IRISH LIFE Permanent (IL&P), which is effectively State owned, has decided to sell Permanent TSB Finance, which predominantly handles car loans.
The financial group has decided that the business, which is led by Chris Hanlon, is no longer core to its activities and has engaged Davy Corporate Finance to sell the division.
The business comprises car loans and finance and leasing deals for agri machinery to farmers, local authorities, landscape gardeners and sports clubs.
It is understood that the two could be sold separately.
The car loan book stands at about €500 million while the agri book is about €100 million.
IL&P recently raised €120 million through a private placing to support its finance arm through 2012.
The business is currently gearing itself up for the start of the new year’s sales season.
Typically, the first three months of any year are the busiest for the sale of new cars here.
It provides car loans of €4,000 or more to borrowers.
A spokesman for IL&P said: “We don’t comment on individual transactions but we are engaged in a deleveraging process which will see us dispose of a number of assets in the coming years.”
Permanent TSB was the biggest player in car finance in Ireland at the height of the economic boom.
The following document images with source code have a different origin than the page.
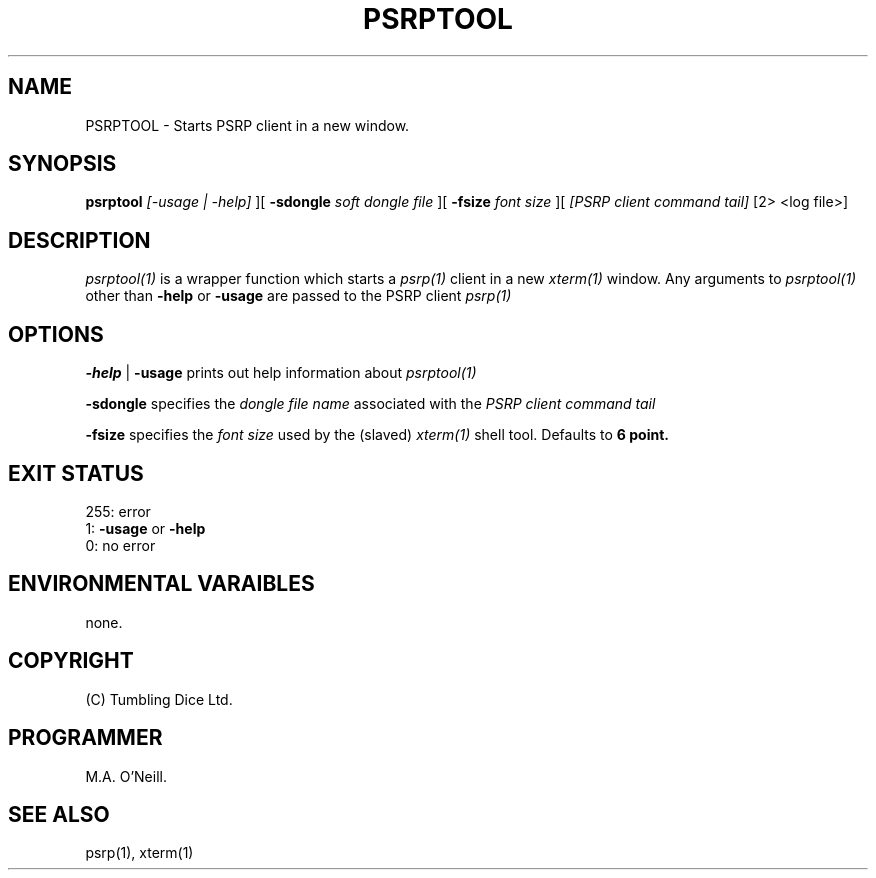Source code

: .TH PSRPTOOL 1 "24th January 2018" "PUPSP3 commands" "PUPSP3 commands"

.SH NAME
PSRPTOOL \- Starts PSRP client in a new window.

.br

.SH SYNOPSIS
.B psrptool 
.I [-usage | -help] 
][
.B -sdongle
.I soft dongle file
][
.B -fsize
.I font size
][
.I [PSRP client command tail] 
[2> <log file>]
.br

.SH DESCRIPTION
.I psrptool(1)
is a wrapper function which starts a
.I psrp(1)
client in a new
.I xterm(1)
window. Any arguments to
.I psrptool(1)
other than
.B -help
or
.B -usage
are passed to the PSRP client
.I psrp(1)
.br


.SH OPTIONS

.B -help
|
.B -usage 
prints out help information about
.I psrptool(1)
.br

.B -sdongle
specifies the
.I dongle file name
associated with the
.I PSRP client command tail
.br

.B -fsize
specifies the
.I font size
used by the (slaved)
.I xterm(1)
shell tool. Defaults to
.B 6 point.
.br

.SH EXIT STATUS

255: error
.br
1:
.B -usage
or
.B -help
.br
0: no error
.br

.SH ENVIRONMENTAL VARAIBLES
none.
.br

.SH COPYRIGHT
(C) Tumbling Dice Ltd.
.br

.SH PROGRAMMER
M.A. O'Neill.
.br

.SH SEE ALSO
psrp(1), xterm(1)
.br
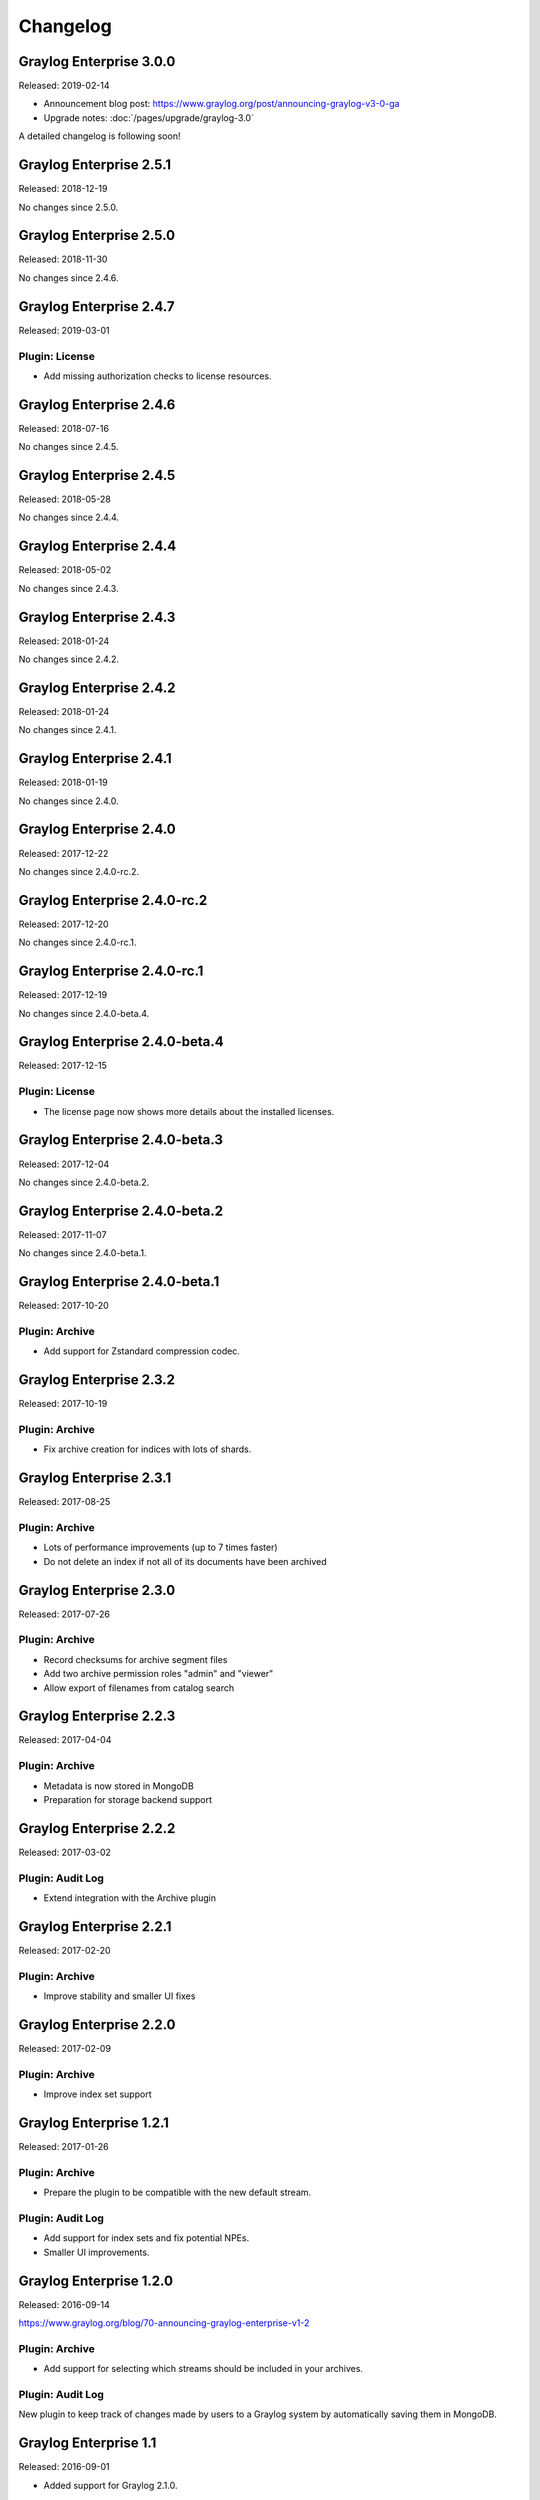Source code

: *********
Changelog
*********

Graylog Enterprise 3.0.0
========================

Released: 2019-02-14

- Announcement blog post: https://www.graylog.org/post/announcing-graylog-v3-0-ga
- Upgrade notes: :doc:`/pages/upgrade/graylog-3.0`

A detailed changelog is following soon!

Graylog Enterprise 2.5.1
========================

Released: 2018-12-19

No changes since 2.5.0.

Graylog Enterprise 2.5.0
========================

Released: 2018-11-30

No changes since 2.4.6.

Graylog Enterprise 2.4.7
========================

Released: 2019-03-01

Plugin: License
---------------

* Add missing authorization checks to license resources.

Graylog Enterprise 2.4.6
========================

Released: 2018-07-16

No changes since 2.4.5.

Graylog Enterprise 2.4.5
========================

Released: 2018-05-28

No changes since 2.4.4.

Graylog Enterprise 2.4.4
========================

Released: 2018-05-02

No changes since 2.4.3.

Graylog Enterprise 2.4.3
========================

Released: 2018-01-24

No changes since 2.4.2.

Graylog Enterprise 2.4.2
========================

Released: 2018-01-24

No changes since 2.4.1.

Graylog Enterprise 2.4.1
========================

Released: 2018-01-19

No changes since 2.4.0.

Graylog Enterprise 2.4.0
========================

Released: 2017-12-22

No changes since 2.4.0-rc.2.

Graylog Enterprise 2.4.0-rc.2
=============================

Released: 2017-12-20

No changes since 2.4.0-rc.1.

Graylog Enterprise 2.4.0-rc.1
=============================

Released: 2017-12-19

No changes since 2.4.0-beta.4.

Graylog Enterprise 2.4.0-beta.4
===============================

Released: 2017-12-15

Plugin: License
---------------

* The license page now shows more details about the installed licenses.

Graylog Enterprise 2.4.0-beta.3
===============================

Released: 2017-12-04

No changes since 2.4.0-beta.2.

Graylog Enterprise 2.4.0-beta.2
===============================

Released: 2017-11-07

No changes since 2.4.0-beta.1.

Graylog Enterprise 2.4.0-beta.1
===============================

Released: 2017-10-20

Plugin: Archive
---------------

* Add support for Zstandard compression codec.

Graylog Enterprise 2.3.2
========================

Released: 2017-10-19

Plugin: Archive
---------------

* Fix archive creation for indices with lots of shards.

Graylog Enterprise 2.3.1
========================

Released: 2017-08-25

Plugin: Archive
---------------

* Lots of performance improvements (up to 7 times faster)
* Do not delete an index if not all of its documents have been archived

Graylog Enterprise 2.3.0
========================

Released: 2017-07-26

Plugin: Archive
---------------

* Record checksums for archive segment files
* Add two archive permission roles "admin" and "viewer"
* Allow export of filenames from catalog search

Graylog Enterprise 2.2.3
========================

Released: 2017-04-04

Plugin: Archive
---------------

* Metadata is now stored in MongoDB
* Preparation for storage backend support

Graylog Enterprise 2.2.2
========================

Released: 2017-03-02

Plugin: Audit Log
-----------------

* Extend integration with the Archive plugin

Graylog Enterprise 2.2.1
========================

Released: 2017-02-20

Plugin: Archive
---------------

* Improve stability and smaller UI fixes

Graylog Enterprise 2.2.0
========================

Released: 2017-02-09

Plugin: Archive
---------------

* Improve index set support

Graylog Enterprise 1.2.1
========================

Released: 2017-01-26

Plugin: Archive
---------------

* Prepare the plugin to be compatible with the new default stream.

Plugin: Audit Log
-----------------

* Add support for index sets and fix potential NPEs.
* Smaller UI improvements.

Graylog Enterprise 1.2.0
========================

Released: 2016-09-14

https://www.graylog.org/blog/70-announcing-graylog-enterprise-v1-2


Plugin: Archive
---------------

* Add support for selecting which streams should be included in your archives.


Plugin: Audit Log
-----------------

New plugin to keep track of changes made by users to a Graylog system by automatically saving them in MongoDB.


Graylog Enterprise 1.1
======================

Released: 2016-09-01

* Added support for Graylog 2.1.0.


Graylog Enterprise 1.0.1
========================

Released: 2016-06-08

Bugfix release for the archive plugin.

Plugin: Archive
---------------

Fixed problem when writing multiple archive segments
^^^^^^^^^^^^^^^^^^^^^^^^^^^^^^^^^^^^^^^^^^^^^^^^^^^^

There was a problem when exceeding the max segment size so that multiple archive
segments are written. The problem has been fixed and wrongly written segments
can be read again.

Graylog Enterprise 1.0.0
========================

Released: 2016-05-27

Initial Release including the Archive plugin.

Plugin: Archive
---------------

New features since the last beta plugin:

* Support for multiple compression strategies. (Snappy, LZ4, Gzip, None)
The volume of lending has shrunk significantly in the downturn and it now faces competition from some of the major car manufactures, who provide finance directly to the market via their own banking entities.
Staff are expected to transfer with the business. It is not clear how much the finance arm might be worth to IL&P.
Industry sources last night suggested that the company might fetch a small premium to its book value.
Last Friday, the sale of Irish Life collapsed with the increasingly uncertain situation within the euro zone cited as a key contributing factor.
Canada Life, part of Great West Lifeco, the second largest insurance company in Canada, had been the leading contender to take over Irish Life, which was being sold to reduce the State’s cost of bailing out the banks.
Great West had been expected to pay in excess of €1 billion for the life insurance business, which has over €32 billion in funds under management.
The Department of Finance said none of the bids received for Irish Life were “acceptable at the present time”.
The Government owns more than 99.5 per cent of Irish Life & Permanent after injecting €2.7 billion into the bancassurer in July.
It plans to separate Irish Life and Permanent TSB next year.